Pediatric Surgeon Mustafa Melikoğlu from the Akdeniz University Faculty of Medicine in Antalya has created a chilling exhibition of various things he was forced to surgically remove from toddlers' throats throughout his 36-year career.
Melikoğlu said the display was meant to warn parents of the danger of leaving things next to babies, and stressed that people need to be mindful of the usual household items that could be deadly when stuck in the wind pipe or esophagus. Among the items exhibited are screws, necklaces, batteries, needles, coins and magnets.
He said he spent his career removing various items from babies' throats. "I've been collecting these items since the beginning of my medical career. At first, I had no intention of displaying them. However, the number of cases has been increasing every year, and I wanted to warn parents about the importance of being careful around curious toddlers.
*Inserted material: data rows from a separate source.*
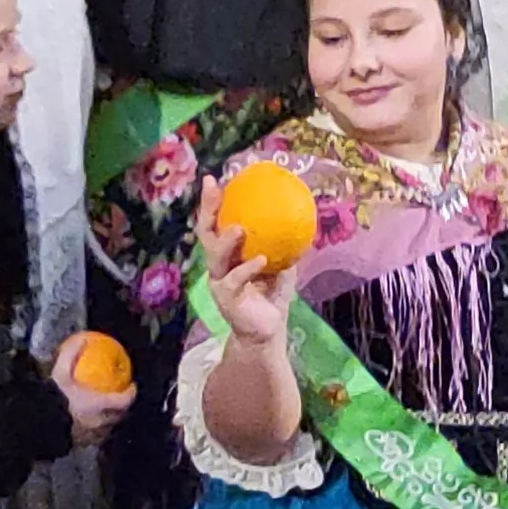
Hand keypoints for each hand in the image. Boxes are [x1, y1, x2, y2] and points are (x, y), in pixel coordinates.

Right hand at [52, 332, 135, 447]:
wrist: (39, 422)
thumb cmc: (53, 397)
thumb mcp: (60, 372)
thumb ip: (71, 355)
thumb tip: (81, 339)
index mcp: (99, 404)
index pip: (123, 400)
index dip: (131, 393)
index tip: (132, 386)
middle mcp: (100, 421)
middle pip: (120, 416)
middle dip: (123, 407)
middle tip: (121, 397)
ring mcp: (92, 434)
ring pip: (108, 427)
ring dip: (111, 419)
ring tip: (107, 410)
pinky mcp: (82, 442)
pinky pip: (95, 436)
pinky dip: (97, 429)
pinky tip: (89, 423)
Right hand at [194, 175, 295, 357]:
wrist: (267, 329)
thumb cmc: (272, 293)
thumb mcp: (281, 263)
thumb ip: (284, 243)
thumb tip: (301, 214)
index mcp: (227, 253)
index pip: (215, 222)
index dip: (212, 202)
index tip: (215, 179)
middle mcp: (218, 264)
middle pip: (206, 233)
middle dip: (208, 211)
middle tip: (214, 190)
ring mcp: (219, 282)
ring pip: (215, 257)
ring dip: (225, 242)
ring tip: (239, 229)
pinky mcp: (226, 299)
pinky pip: (234, 281)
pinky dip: (246, 269)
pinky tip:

We thought parents will also alert those around them to the dangers."
Melikoğlu's focus is on children above the age of 1. "Babies are still at the breastfeeding age at that time. If you pin a charm to the baby's shirt, he or she will turn around and suck on that too. After the age of 1, some parents start feeding babies various nuts. Once it is stuck in the baby's respiratory system, life threatening situations can occur. At that age, curious babies stick everything in their mouths to find out what it is. What we need to do is to ensure they don't have access to such items."
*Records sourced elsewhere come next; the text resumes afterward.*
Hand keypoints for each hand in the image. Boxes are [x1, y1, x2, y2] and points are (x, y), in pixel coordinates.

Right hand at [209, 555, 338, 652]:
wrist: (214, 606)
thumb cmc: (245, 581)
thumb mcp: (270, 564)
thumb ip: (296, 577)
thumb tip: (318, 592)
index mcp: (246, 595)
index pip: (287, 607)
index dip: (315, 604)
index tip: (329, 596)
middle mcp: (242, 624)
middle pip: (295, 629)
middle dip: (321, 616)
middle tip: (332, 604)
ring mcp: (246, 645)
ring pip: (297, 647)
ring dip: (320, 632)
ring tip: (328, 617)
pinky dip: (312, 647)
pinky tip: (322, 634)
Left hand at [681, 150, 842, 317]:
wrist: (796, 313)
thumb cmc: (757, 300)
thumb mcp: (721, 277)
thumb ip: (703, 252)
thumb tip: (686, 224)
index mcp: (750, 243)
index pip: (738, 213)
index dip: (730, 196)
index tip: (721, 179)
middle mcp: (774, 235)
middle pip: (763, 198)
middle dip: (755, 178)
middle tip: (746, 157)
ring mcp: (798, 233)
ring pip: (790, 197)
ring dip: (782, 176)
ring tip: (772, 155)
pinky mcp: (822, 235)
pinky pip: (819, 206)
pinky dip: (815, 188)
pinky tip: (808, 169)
Melikoğlu said he even removed a pencil sharpener once, but one of the most tragic involved a nail. "We lost one child after a nail had become stuck in the left side of his lung," he said.
The anatomy of a child and an adult are different, he warned, adding that once parents realize their child has swallowed something, they needed to contact the closest hospital. "The brain needs oxygen to survive. That's why the first four minutes is crucial. Paint thinners and other clear chemicals pose a different kind of threat. Children think it is water and drink these chemicals. Such liquids cause irreparable damage to children's respiratory system. Such liquids should never be left in places where children have access," Melikoğlu said.